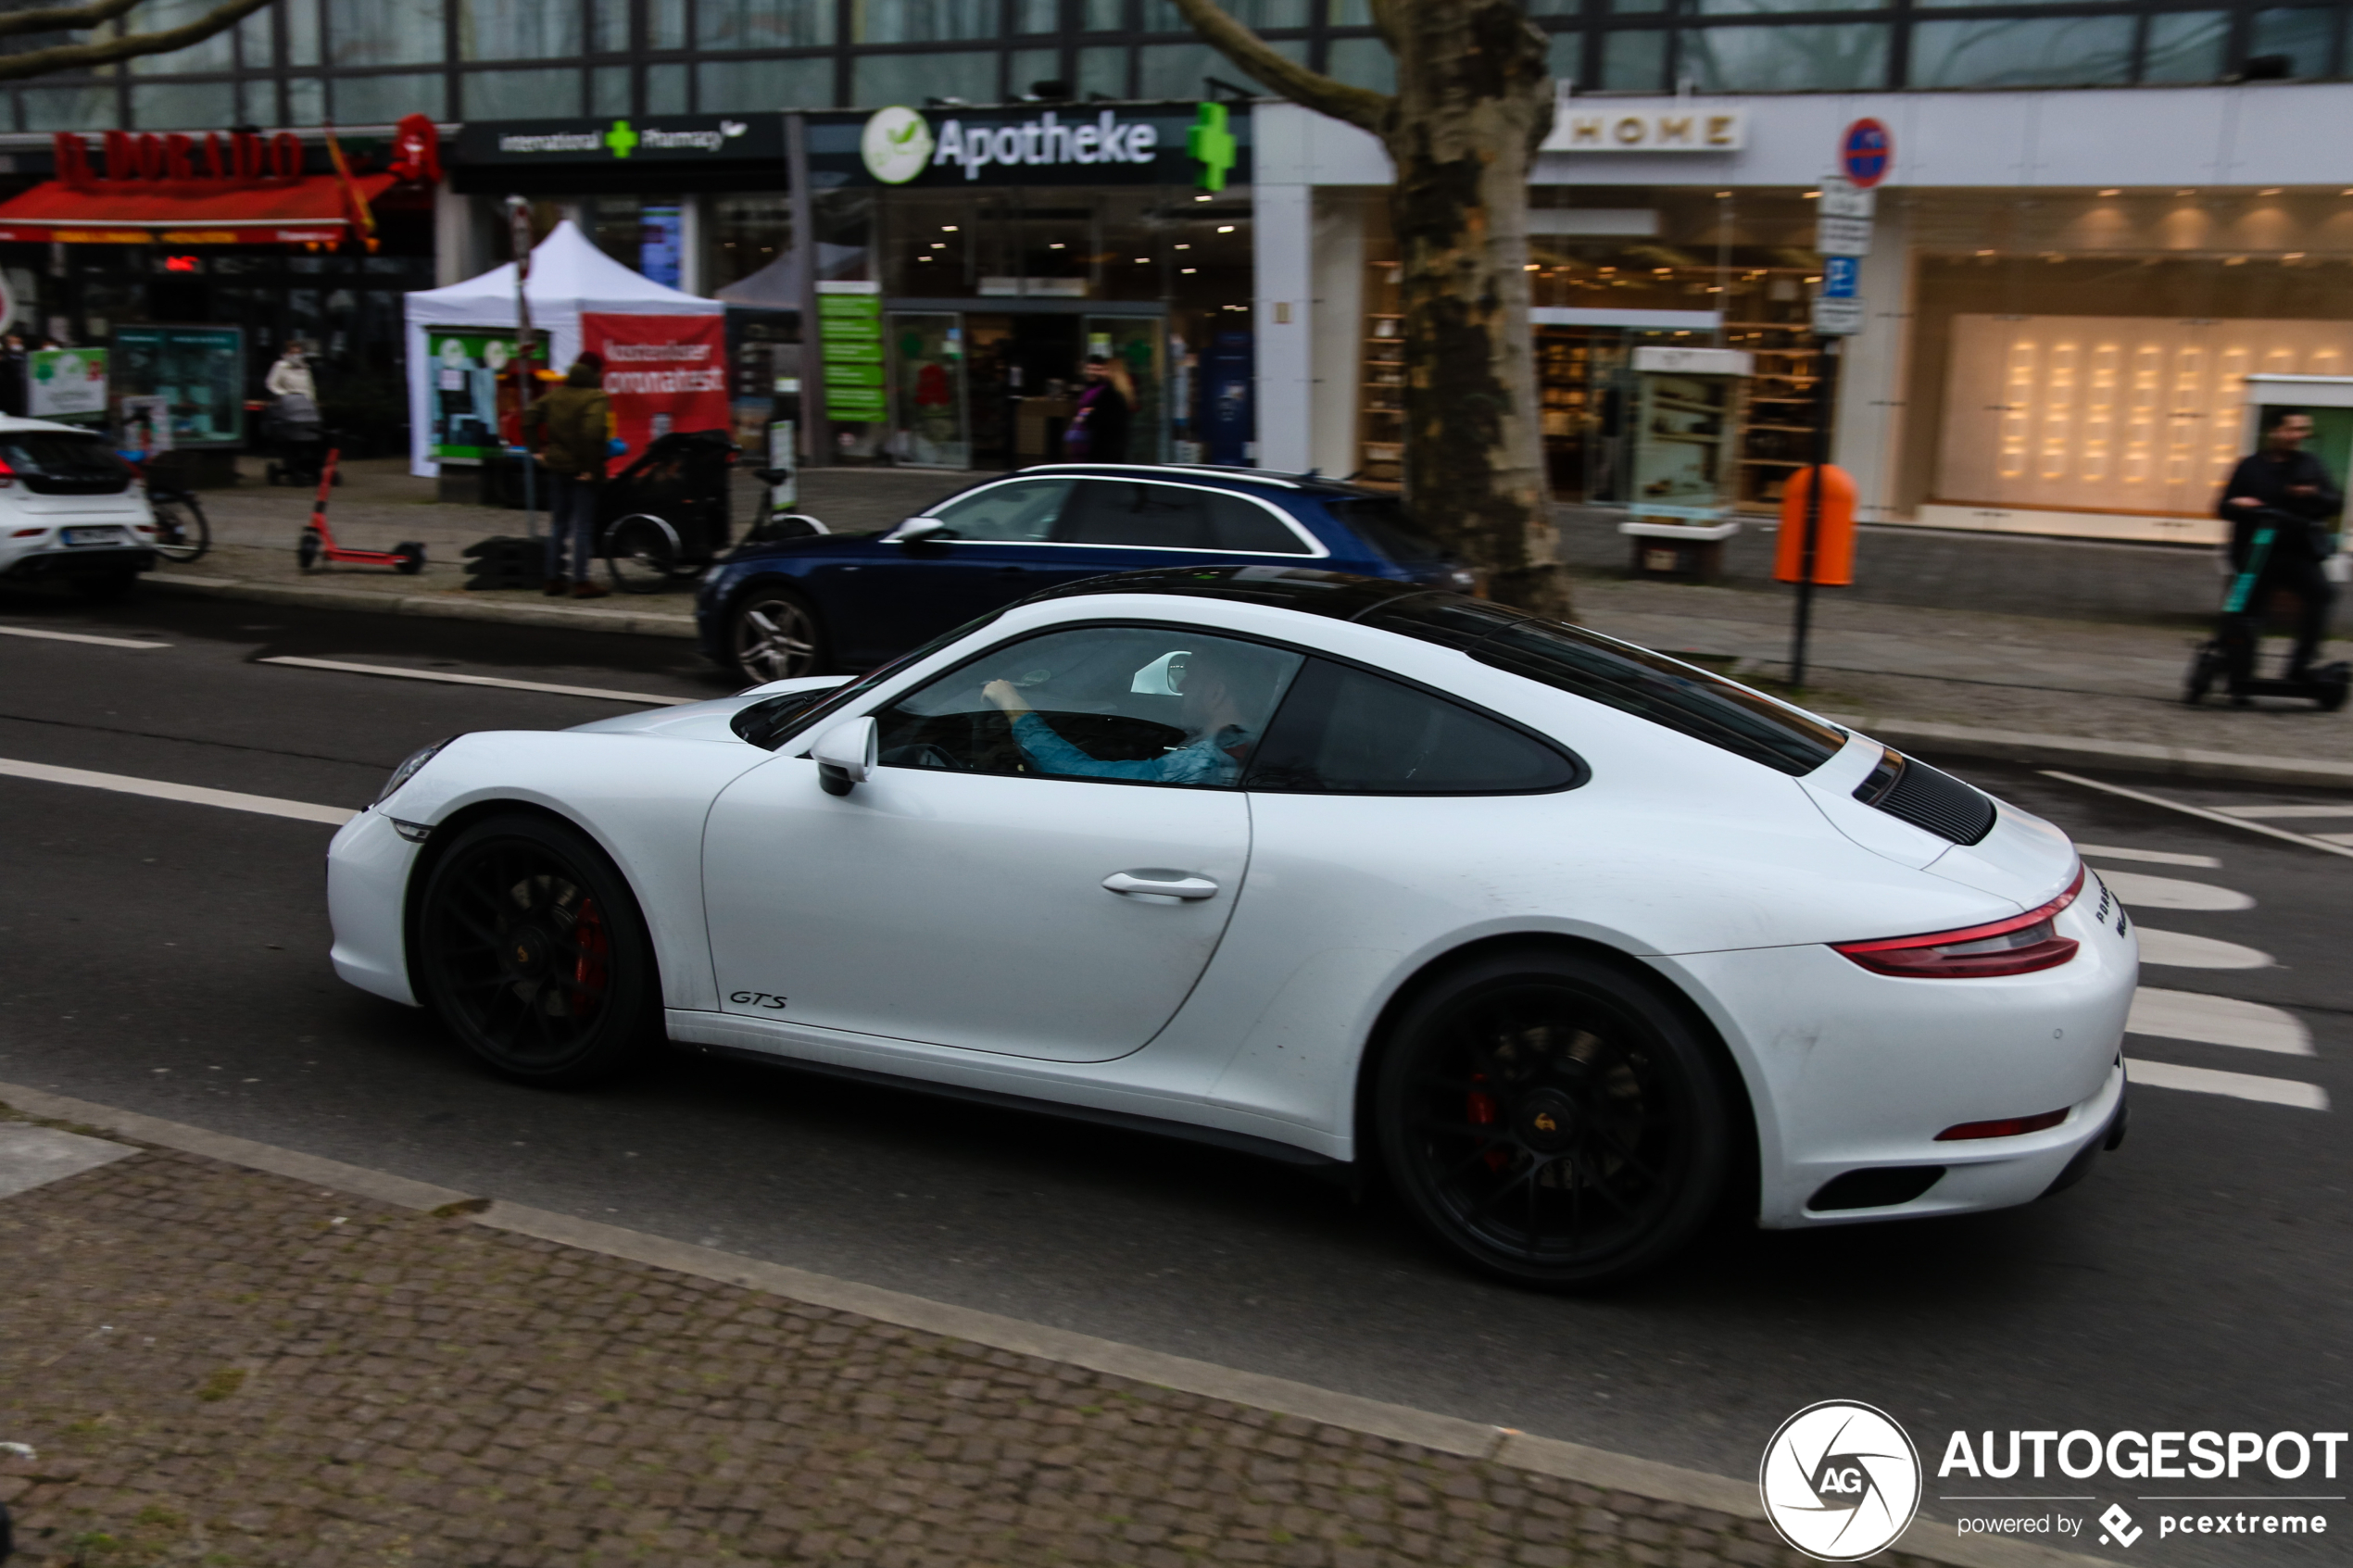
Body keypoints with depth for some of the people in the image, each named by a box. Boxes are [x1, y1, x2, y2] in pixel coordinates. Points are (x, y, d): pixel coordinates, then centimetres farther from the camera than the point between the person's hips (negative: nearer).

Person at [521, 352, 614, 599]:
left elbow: (529, 418, 6)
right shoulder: (596, 397, -13)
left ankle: (553, 579, 17)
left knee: (557, 525, 14)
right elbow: (593, 432, -27)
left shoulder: (556, 394, 8)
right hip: (582, 472, -6)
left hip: (556, 467, 6)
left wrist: (537, 449, 7)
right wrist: (591, 467, -20)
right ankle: (580, 583, 0)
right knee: (583, 527, 0)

Instructions to follow
Which lines run from the one containing "left shoulder: (556, 394, 8)" to the final line of the entries? Return those lines exactly, and only those.

Answer for this exercise
left shoulder: (556, 394, 8)
right hip: (582, 472, -6)
left hip: (556, 467, 6)
left wrist: (537, 449, 7)
right wrist: (591, 467, -20)
right ankle: (580, 583, 0)
right knee: (583, 527, 0)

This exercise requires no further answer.